** Stated goal 1 **
In the column about the 1936 heat wave, which kinds of natural disaster does the opening sentence say a reader might guess? List them all.
** Stated goal 2 **
Copy the heat-wave column word for word, from "Meeting the in-laws" up to and including "that still stand.".
** Stated goal 3 **
Write the next part of the column about the 1936 heat wave, beginning after its last sentence.
━━ Provided passage
Meeting the in-laws during a heat wave
If you were asked to name the worst natural disaster that happened in the 20th Century, you might guess that it was a hurricane, tornado or blizzard.By: Judy Spooner, South Washington County Bulletin
If you were asked to name the worst natural disaster that happened in the 20th Century, you might guess that it was a hurricane, tornado or blizzard.
The Galveston Hurricane in 1900 killed 12,000 people but in second place was the heat wave of 1936 that resulted in the death of 5,000 people from the Midwest to the East Coast.
It was also the year that my mother, 16, met the parents who would become her in-laws four years later.
It was very warm in June of that year and records were set for spells of hot weather that still stand.
In July, the highest recorded temperature in Minnesota was 114 degrees.
In South Minneapolis where my parents were raised, people slept on lawns outside their homes, my dad said. Mom said people walked to city lakes to sleep on the shorelines.
The highest recorded temperature in the nation happened in North Dakota at 122 degrees.
━━━━
━━ Data records
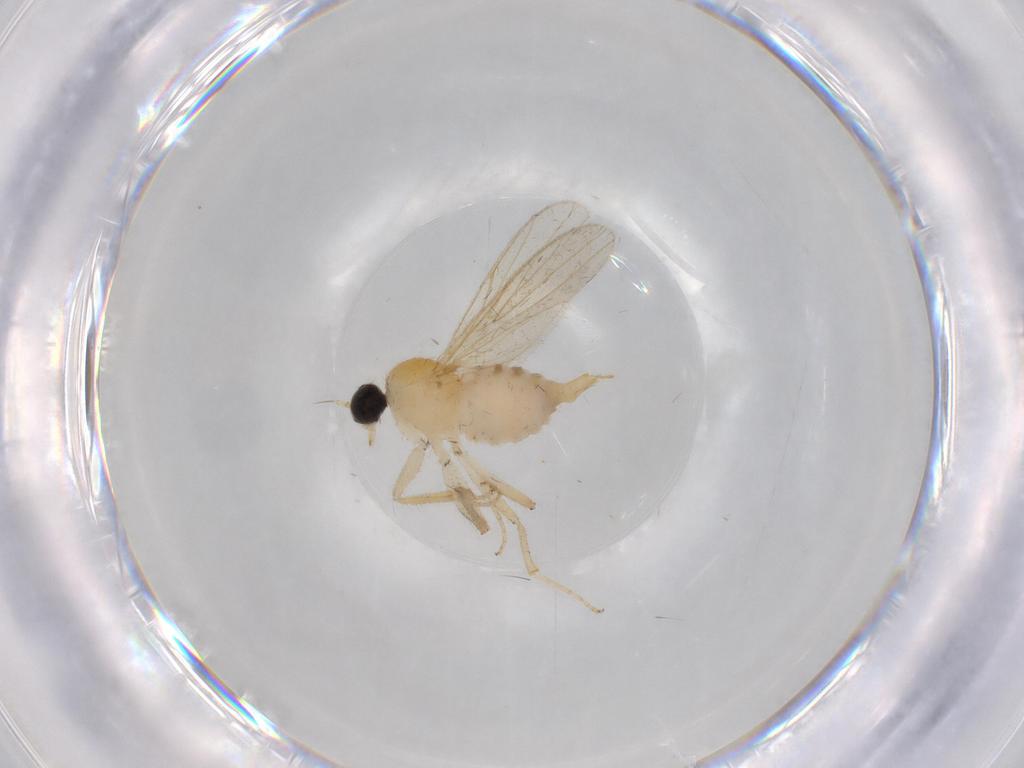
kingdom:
━━━━
━━ Data records
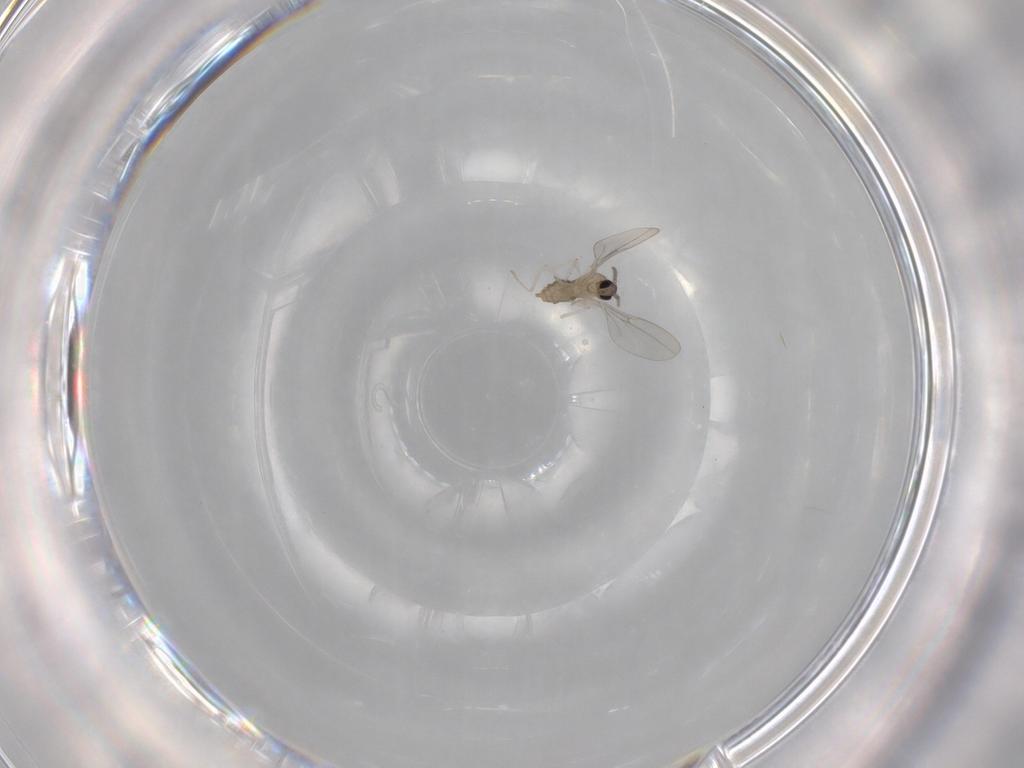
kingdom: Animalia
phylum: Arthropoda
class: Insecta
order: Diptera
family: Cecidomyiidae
━━━━
** Task response 1 **
hurricane, tornado, blizzard

** Task response 2 **
Meeting the in-laws during a heat wave
If you were asked to name the worst natural disaster that happened in the 20th Century, you might guess that it was a hurricane, tornado or blizzard.By: Judy Spooner, South Washington County Bulletin
If you were asked to name the worst natural disaster that happened in the 20th Century, you might guess that it was a hurricane, tornado or blizzard.
The Galveston Hurricane in 1900 killed 12,000 people but in second place was the heat wave of 1936 that resulted in the death of 5,000 people from the Midwest to the East Coast.
It was also the year that my mother, 16, met the parents who would become her in-laws four years later.
It was very warm in June of that year and records were set for spells of hot weather that still stand.

** Task response 3 **
There were also long stretches of hot weather in August, according to weather records, because of a strong ridge of high pressure that sat there until a low pressure moved it off in September.
Agricultural losses, including cattle, were huge and only aggravated Dust Bowl conditions on farms.
Daughter Margie said the Dust Bowl was brought on by drought conditions, but that isn’t the whole story. Disk plows only got to surface soil and crops were not rotated. Commercial fertilizers were not in general use so the land became sterile. It was used up.
To understand how dire the situation was, keep in mind that there was no air conditioning except in some movie theaters in cities.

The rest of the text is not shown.